Немецкий писатель не понял, почему Радек, выходя из зала суда после вынесения приговора, сохранившего ему жизнь, «обернулся, приветственно поднял руку, почти незаметно пожал плечами, кивнул остальным приговоренным к смерти, своим друзьям, и улыбнулся. Да, он улыбнулся» [24, 80]. Что означала улыбка Радека? Хотел ли он ею сказать: вот види те, мой договор с Хозяином сработал, мне, в отличие от вас, сохранили жизнь? Или он намекал на то, что случай был на его стороне, а им, увы, не повезло? Или иностранец (а возможно, и любой не посвященный в партийные тайны человек) в принципе не способен расшифровать ее смысл?
И почему Радек и другие не защищались, а только усугубляли свое положение дополнительными признаниями? Почему, если обвиняемые действительно троцкисты, они не использовали суд, чтобы громко и внятно об этом заявить?
«Раскрыть до конца западному человеку их вину и искупление сможет только великий советский писатель» (курсив мой. — М. Р.) [24, 82]. Почему, спрашивается, писатель, а не юрист? Ведь речь идет об уголовном процессе, в котором писатель (вспомним платоновского «Иона») понимает все же куда меньше юриста.
Но судя по тому, как сам Фейхтвангер за не родившегося пока «великого писателя» разъясняет мотивы признаний обвиняемых, нетрудно догадаться, что он не оговорился: такой процесс действительно лучше понял бы писатель (психолог, психоаналитик), чем юрист. Это был, по выражению немецкого писателя, по сути, не уголовный, а «партийный суд»; в таком суде и ведут себя совершенно по-другому. Не случайно в какой-то момент Радек, забывшись, назвал судью «товарищем», а тот поправил его: «Говорите гражданин судья». Это был спор товарищей; судьи, прокурор, обвиняемые были действительно «связаны узами общей цели» [24, 83]. Обвиняемые просто сбились с пути; они совершили преступления невольно, по неосмотрительности, но общее дело, построение социализма, было дорого им так же, как и их обвинителям. Развитие событий в СССР убедило их в банкротстве троцкизма; они утратили веру в своего вождя, поэтому их признания и «прозвучали как вынужденный гимн режиму Сталина» [24, 84].
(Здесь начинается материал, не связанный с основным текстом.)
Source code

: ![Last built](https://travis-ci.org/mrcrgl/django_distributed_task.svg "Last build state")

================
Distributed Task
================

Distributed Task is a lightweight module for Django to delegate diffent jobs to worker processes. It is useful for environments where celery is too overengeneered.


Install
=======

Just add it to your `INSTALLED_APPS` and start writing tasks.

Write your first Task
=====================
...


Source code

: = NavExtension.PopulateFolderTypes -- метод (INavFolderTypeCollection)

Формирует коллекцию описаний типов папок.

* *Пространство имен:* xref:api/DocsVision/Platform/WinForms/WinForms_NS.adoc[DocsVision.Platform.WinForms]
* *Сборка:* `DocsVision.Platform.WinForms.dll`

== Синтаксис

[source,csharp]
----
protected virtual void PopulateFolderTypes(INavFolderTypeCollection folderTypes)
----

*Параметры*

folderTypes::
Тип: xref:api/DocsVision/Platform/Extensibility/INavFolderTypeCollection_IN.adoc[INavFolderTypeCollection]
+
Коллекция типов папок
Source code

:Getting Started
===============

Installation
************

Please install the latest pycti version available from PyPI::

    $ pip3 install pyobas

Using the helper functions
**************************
Файхтвангер прибегает к религиозной метафоре: «Обвиняемые уподобились тому языческому пророку из Библии, который, выступив с намерением проклясть, стал, против своей воли, благословлять» [24, 84].
Так были они все-таки язычниками или случайно заблудшими овцами большевистского стада? Товарищами по партии или врагами, вознамерившимися проклясть сталинский режим, но благословившими его против своей воли, под давлением очевидности?
Ответов на эти вопросы, как и на многие другие, мы в книге «Москва. 1937» не найдем. Ее автор не объяснил читателю ни то, какое право имел партийный суд приговаривать к смерти и длительным срокам заключения; ни то, почему невольное отклонение от партийной веры предстало на суде как крещендо чудовищных уголовных преступлений.
Нигде, пожалуй, большевистская вера не проявилась в такой чистоте, как на показательных процессах. Обвиняемые годами жили по принципу «партия всегда права», они многократно обвинялись в ереси и раскаивались перед партийным судом, от их первоначального идейного большевизма к моменту показательного процесса ничего не осталось. Некоторые из них получили от Сталина обещание сохранить жизнь в обмен на участие в грубой пародии на суд истории. Они брали политическую ответственность за все, но в конкретных уголовно наказуемых деяниях не признавались. Самой «религиозной» манерой давать показания и делать признания они косвенно опровергали уголовные обвинения, и, если бы в СССР соблюдался закон, позиция Зиновьева, Радека, Бухарина и многих других была бы юридически неуязвимой. Но сами они годами делали все, чтобы превратить закон в фикцию, наполненную случайным, революционным содержанием, и теперь фикция обернулась против них самих. Поэтому тонкости их защиты от уголовных обвинений были рассчитаны не на советскую публику, а на правовое сознание внешнего наблюдателя. На примере Фейхтвангера мы видим, что эта тактика сработала лишь отчасти.
По модели показательных процессов фабриковались миллионы других дел. Если друзей Ленина расстреливали «как бешеных собак», на что мог рассчитывать рядовой партиец, попавший под колеса истории, а тем более обычный советский гражданин?
Даже свою собственную смерть, свой последний ресурс, ленинская гвардия поставила на службу партии; вчерашняя принадлежность к готовой раздавить их ВКП(б), похоже, до последнего вздоха была для ее представителей важнее солидарности с согражданами. Вера этих людей до конца оставалась антигражданской.